Elevated triglycerides can induce pancreatitis; hypertriglyceridemia is a form of hyperlipidemia. In addition to its association with atherosclerosis, when serum triglyceride levels exceed 5.6 mmol/L, they may precipitate acute pancreatitis—specifically, hypertriglyceridemia-induced pancreatitis. This occurs because elevated triglycerides are hydrolyzed by pancreatic lipase into large quantities of free fatty acids within the pancreas. These free fatty acids induce metabolic acidosis, damaging pancreatic microvessels and promoting microthrombus formation. Consequently, pancreatic microcirculation becomes impaired, ultimately leading to acute pancreatitis.
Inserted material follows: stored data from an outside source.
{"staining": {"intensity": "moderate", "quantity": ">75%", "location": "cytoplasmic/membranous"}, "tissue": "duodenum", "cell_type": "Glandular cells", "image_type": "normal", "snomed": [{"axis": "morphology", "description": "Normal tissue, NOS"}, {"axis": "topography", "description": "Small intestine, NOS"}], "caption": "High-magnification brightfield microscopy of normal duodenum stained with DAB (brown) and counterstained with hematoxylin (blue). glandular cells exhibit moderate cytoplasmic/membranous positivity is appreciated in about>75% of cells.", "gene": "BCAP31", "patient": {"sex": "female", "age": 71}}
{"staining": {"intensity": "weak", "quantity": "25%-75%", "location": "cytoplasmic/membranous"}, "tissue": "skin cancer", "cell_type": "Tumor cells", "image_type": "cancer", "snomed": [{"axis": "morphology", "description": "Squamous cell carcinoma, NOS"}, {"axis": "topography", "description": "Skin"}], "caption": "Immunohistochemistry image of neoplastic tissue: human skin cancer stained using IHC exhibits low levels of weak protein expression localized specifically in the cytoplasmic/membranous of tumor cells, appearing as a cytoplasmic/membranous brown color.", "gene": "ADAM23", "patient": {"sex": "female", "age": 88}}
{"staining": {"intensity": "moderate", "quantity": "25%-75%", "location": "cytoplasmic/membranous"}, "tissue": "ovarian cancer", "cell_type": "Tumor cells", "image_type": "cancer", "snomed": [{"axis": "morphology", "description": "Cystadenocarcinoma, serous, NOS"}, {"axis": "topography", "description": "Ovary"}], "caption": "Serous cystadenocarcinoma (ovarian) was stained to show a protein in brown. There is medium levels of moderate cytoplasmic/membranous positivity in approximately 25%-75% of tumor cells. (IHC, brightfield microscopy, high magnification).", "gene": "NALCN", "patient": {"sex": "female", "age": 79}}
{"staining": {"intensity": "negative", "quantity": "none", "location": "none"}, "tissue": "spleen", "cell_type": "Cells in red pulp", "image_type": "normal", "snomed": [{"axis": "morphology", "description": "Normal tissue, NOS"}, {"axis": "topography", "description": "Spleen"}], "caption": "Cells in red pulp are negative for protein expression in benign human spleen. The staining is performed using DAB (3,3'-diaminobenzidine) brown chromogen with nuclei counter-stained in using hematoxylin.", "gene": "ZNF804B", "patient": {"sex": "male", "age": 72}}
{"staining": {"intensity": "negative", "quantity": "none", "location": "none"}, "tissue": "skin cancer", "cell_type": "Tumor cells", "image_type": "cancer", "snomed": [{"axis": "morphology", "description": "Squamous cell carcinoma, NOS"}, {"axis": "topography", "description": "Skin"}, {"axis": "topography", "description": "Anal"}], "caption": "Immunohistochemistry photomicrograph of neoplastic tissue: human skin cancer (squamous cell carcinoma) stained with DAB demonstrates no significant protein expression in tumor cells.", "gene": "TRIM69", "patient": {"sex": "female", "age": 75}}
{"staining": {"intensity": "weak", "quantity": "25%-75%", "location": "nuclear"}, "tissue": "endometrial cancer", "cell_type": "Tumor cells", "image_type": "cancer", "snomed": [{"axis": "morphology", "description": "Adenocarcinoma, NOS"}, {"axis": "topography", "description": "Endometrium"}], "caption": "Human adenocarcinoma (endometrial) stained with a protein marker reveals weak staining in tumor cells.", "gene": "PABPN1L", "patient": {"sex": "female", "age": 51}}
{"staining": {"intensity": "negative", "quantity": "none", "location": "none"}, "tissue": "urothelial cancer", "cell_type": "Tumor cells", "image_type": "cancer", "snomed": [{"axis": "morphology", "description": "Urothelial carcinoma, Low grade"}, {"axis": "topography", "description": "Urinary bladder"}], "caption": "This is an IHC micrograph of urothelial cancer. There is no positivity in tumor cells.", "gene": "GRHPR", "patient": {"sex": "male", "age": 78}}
If triglyceride levels remain persistently elevated, recurrent episodes of pancreatitis may occur, rendering the condition refractory to treatment.

Pancreatitis is managed through fasting, antibiotic administration, intravenous fluid resuscitation to prevent shock, and nasogastric tube decompression or continuous gastrointestinal decompression to prevent vomiting and aspiration. Prokinetic agents may be administered to alleviate abdominal distension. Early broad-spectrum intravenous antibiotics—or selective gut decontamination with antibiotics—are recommended for severe pancreatitis complicated by pancreatic or peripancreatic necrosis, to prevent bacterial and fungal infections arising from intestinal bacterial translocation.

In daily life, patients should ensure adequate rest, avoid fatigue and sleep deprivation, quit smoking and alcohol consumption, maintain regular dietary habits, and refrain from overeating or binge eating. We hope this information proves helpful to you.